Recensione: Stones Grow Her Name
Ho ascoltato questo nuovo lavoro dei Sonata Arctica intitolato “Stones Grows Her Name” con molta attenzione e solo dopo svariati ascolti sono riuscito ad apprezzarne in pieno tutte le sue componenti.
Questo significa che abbiamo tra le mani un disco molto eterogeneo, dalle qualità indiscusse e dalle potenzialità notevoli, che però non stravolgerà gli equilibri artistici finora raggiunti, ma aiuterà la band a consolidare quel processo di crescita e di maturazione che da anni sta cercando di portare avanti con molta determinazione e alterne fortune.
Sono ormai lontani i tempi di “Silence” e di “Winterheart’s Guild”, due album capolavori di un filone, quello Power Metal melodico, che dopo sedici anni di onorata carriera suona in maniera totalmente differente nelle menti, nelle mani e nei cuori dei Sonata Artica. I loro pentagrammi e le loro armonie si sono arricchiti di nuove sfumature e di nuovi stratagemmi tecnici che non a tutti possono piacere, ma dal punto di vista artistico destano molto interesse, alimentando il motore pulsante di curiosità ed ammirazione.
Sono undici i pezzi che compongo questo “Stones Grows Her Name” tutti, dal punto di vista qualitativo, notevoli anche se c’è qualche episodio meno ispirato degli altri, mentre altri hanno bisogno di qualche ascolto in più per essere assimilati al meglio.
Si tratta comunque di un album degli attuali Sonata Arctica, una band ormai abituata a cambiare “pelle” album dopo album, anche in maniera repentina.

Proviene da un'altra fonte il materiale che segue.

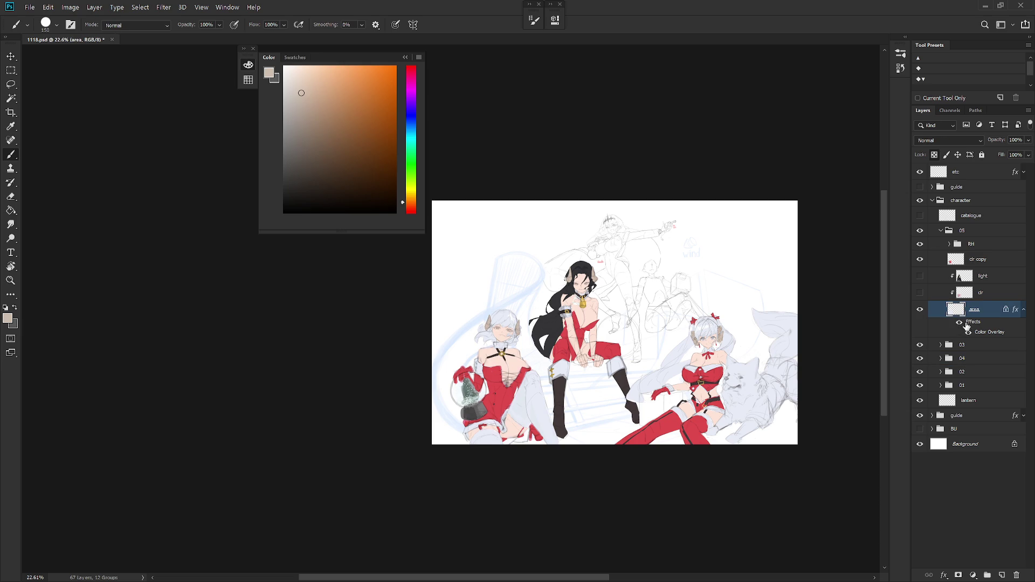
pyautogui.scroll(2, 603, 376)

In questo nuovo lavoro si è puntato su un songwriting più variegato, con stili diversi che ben si integrano tra di loro lasciando al power degli esordi solo il ruolo di comparsa.

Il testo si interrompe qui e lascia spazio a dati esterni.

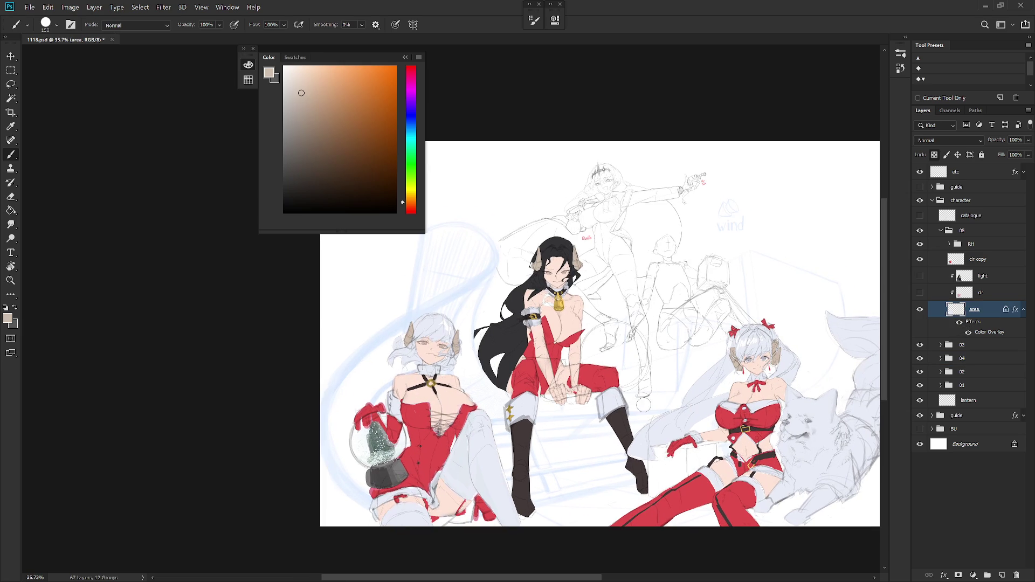
# Collapse the Color panel to its dock icon and centre the zoomed view on the black-haired girl
pyautogui.click(639, 434)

Meno cervellotico rispetto a “Unia” e meno oscuro rispetto “The days of Grays”, questo album è pieno di sensazioni positive, motivetti di facile presa, ma anche di episodi più introspettivi e profondi e altri più veloci ed energici.
Per capire bene quali siano le nuove soluzioni utilizzate per questo nuovo disco dai Sonata Artica, dobbiamo entrare nello specifico dei pezzi in modo da toccare con mano tutto quello che abbiamo detto fino ad ora.

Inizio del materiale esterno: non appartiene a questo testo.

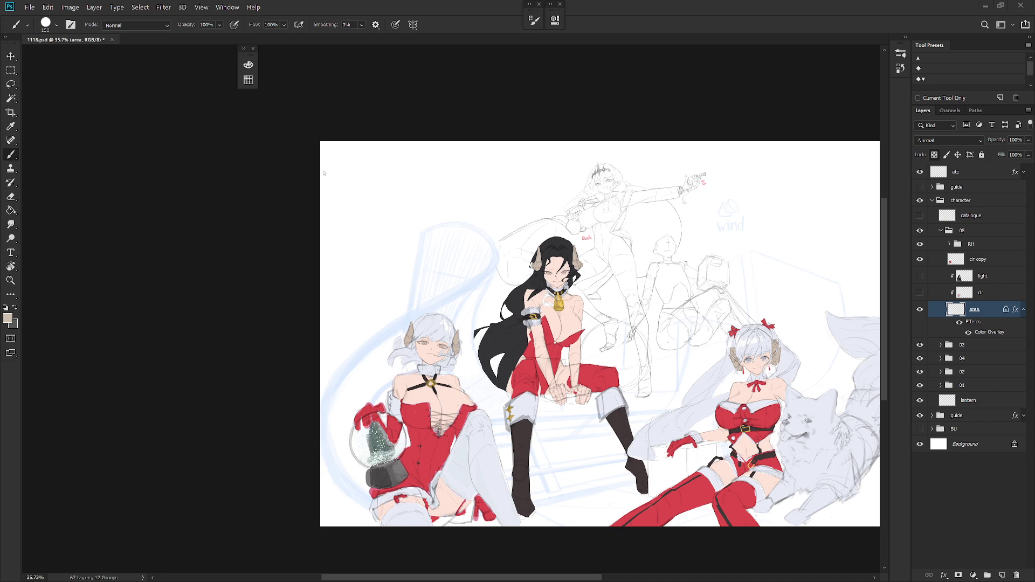
pyautogui.scroll(4, 677, 159)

Il disco inizia con “Only the Broken Hearts (Make You Beautiful)”, un pezzo che sorprende per le sue dinamiche semplici e le linee melodiche di facile presa molto orecchiabili. Un brano per nulla innovativo che farà la gioia dei nostalgici e farà arricciare il naso a chi voleva qualcosa di nuovo. Siamo alle solite, ma è solo l’inizio.
Un manna per gli appassionati più oltranzisti invece è rappresentata dalla seconda canzone “Shitload of Money”. Superlativa per la sua freschezza ed energia, dove il songwriting dei nostri da sempre potente ed elegante è arricchito da innesti hard rock. Una soluzione nuova e interessante che non sarebbe male risentire in occasioni future. Superba anche la prestazione del singer Tony Kakko, una sicurezza anche su territori diversi, subito congeniali alle sue caratteristiche vocali. Un pezzo che a mio avviso potrà fare la fortuna della band, soprattutto in sede live, per la carica di adrenalina in suo possesso.
Un pianoforte sinistro e malinconico apre la terza traccia, intitolata “Losing My Insanity”, che ci catapulta prepotentemente negli anni d’oro che furono, quando la band finlandese faceva impazzire i fan con quel suo power metal potente ed elegante, fatto di riff portentosi e arrangiamenti di tastiera sontuosi. Si tratta comunque di un tempo medio, dall’impatto emotivo e uditivo notevole che però di sicuro non verrà ricordato nel corso degli anni. Ciò nonostante, nell’immediato, fa la sua parte, incastonandosi alla perfezione nel contesto artistico fino ad ora espletato.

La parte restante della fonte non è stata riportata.